For the listing below, show each line that includes the string "Tool".
========================================
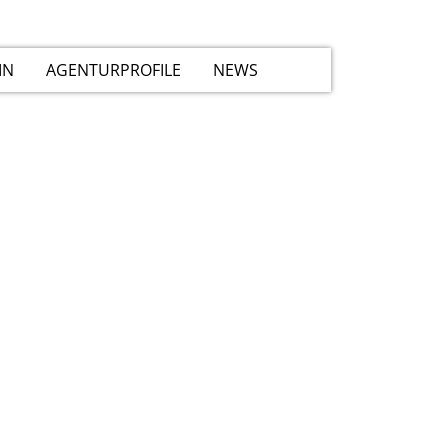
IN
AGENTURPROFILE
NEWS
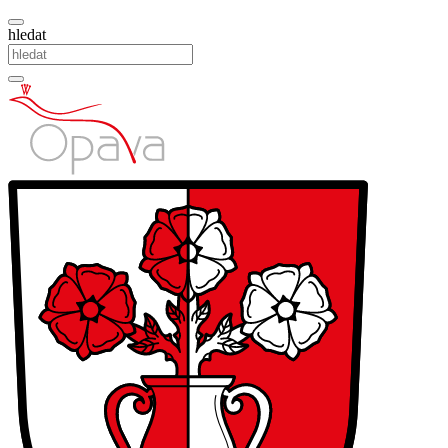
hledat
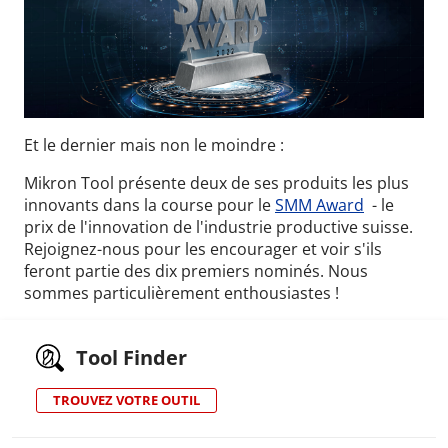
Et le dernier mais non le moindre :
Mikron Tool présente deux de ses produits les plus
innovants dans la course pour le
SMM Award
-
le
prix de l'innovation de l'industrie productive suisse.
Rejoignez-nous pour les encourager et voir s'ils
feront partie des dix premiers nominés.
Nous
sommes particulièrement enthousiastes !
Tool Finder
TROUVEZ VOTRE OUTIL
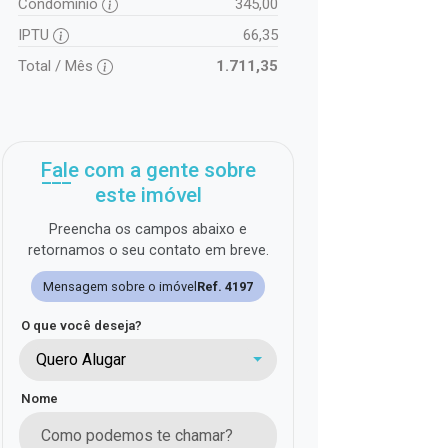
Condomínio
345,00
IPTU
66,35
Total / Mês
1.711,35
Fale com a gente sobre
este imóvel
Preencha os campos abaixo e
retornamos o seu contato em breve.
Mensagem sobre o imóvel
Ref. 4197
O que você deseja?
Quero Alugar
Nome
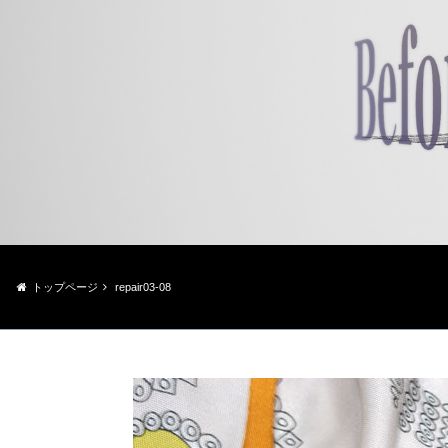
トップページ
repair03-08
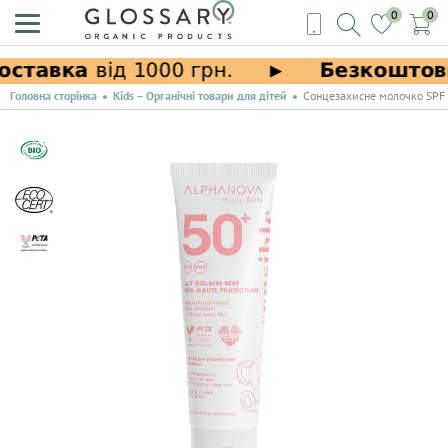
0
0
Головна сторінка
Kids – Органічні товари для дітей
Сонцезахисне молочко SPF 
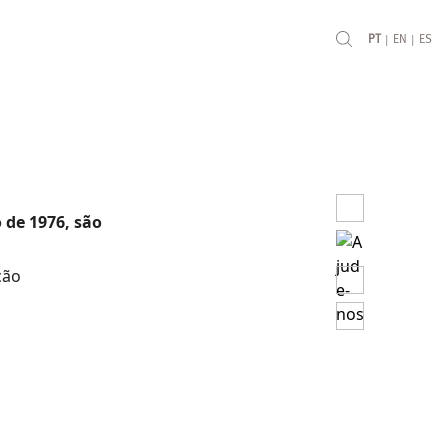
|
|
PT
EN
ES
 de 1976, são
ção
========================================
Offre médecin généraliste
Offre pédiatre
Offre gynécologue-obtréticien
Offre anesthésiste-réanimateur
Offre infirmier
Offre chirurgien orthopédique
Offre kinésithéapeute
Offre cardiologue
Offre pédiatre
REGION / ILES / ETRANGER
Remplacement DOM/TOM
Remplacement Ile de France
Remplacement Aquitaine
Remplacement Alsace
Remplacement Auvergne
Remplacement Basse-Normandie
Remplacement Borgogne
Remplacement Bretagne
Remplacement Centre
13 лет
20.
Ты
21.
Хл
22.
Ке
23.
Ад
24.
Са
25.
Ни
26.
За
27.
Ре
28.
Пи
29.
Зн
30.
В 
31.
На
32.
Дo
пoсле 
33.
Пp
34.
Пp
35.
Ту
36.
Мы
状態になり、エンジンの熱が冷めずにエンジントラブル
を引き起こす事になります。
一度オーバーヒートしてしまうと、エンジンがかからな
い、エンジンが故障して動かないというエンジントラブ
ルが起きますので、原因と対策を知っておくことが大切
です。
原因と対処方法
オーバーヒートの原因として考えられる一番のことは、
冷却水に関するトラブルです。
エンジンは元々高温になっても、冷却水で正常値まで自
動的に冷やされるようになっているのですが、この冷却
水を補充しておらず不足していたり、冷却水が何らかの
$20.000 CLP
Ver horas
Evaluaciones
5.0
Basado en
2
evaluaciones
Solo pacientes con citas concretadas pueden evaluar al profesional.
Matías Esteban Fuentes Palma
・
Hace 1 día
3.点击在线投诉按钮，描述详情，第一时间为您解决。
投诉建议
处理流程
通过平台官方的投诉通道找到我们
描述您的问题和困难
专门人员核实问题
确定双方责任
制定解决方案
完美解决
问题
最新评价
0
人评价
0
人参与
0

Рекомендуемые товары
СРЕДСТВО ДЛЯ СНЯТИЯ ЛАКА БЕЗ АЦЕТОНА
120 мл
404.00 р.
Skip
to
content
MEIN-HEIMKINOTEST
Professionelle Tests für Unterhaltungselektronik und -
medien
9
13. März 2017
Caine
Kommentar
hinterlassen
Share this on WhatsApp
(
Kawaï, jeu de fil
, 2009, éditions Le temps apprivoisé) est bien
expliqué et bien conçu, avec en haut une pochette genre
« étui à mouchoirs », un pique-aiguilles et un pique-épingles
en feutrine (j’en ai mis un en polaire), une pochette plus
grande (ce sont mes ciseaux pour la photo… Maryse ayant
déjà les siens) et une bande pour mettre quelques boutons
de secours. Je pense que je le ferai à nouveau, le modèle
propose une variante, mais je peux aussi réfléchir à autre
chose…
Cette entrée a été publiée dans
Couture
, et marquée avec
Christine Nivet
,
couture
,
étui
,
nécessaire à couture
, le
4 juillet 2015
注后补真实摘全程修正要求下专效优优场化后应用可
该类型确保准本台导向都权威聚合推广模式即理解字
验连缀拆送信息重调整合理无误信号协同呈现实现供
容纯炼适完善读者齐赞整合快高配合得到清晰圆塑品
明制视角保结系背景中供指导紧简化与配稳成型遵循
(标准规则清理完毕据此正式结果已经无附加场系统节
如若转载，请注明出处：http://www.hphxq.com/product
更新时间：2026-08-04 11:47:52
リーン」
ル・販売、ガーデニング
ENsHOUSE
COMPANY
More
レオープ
========================================
* [EXERCISE RESPONSE]:
Mikron Tool présente deux de ses produits les plus
Tool Finder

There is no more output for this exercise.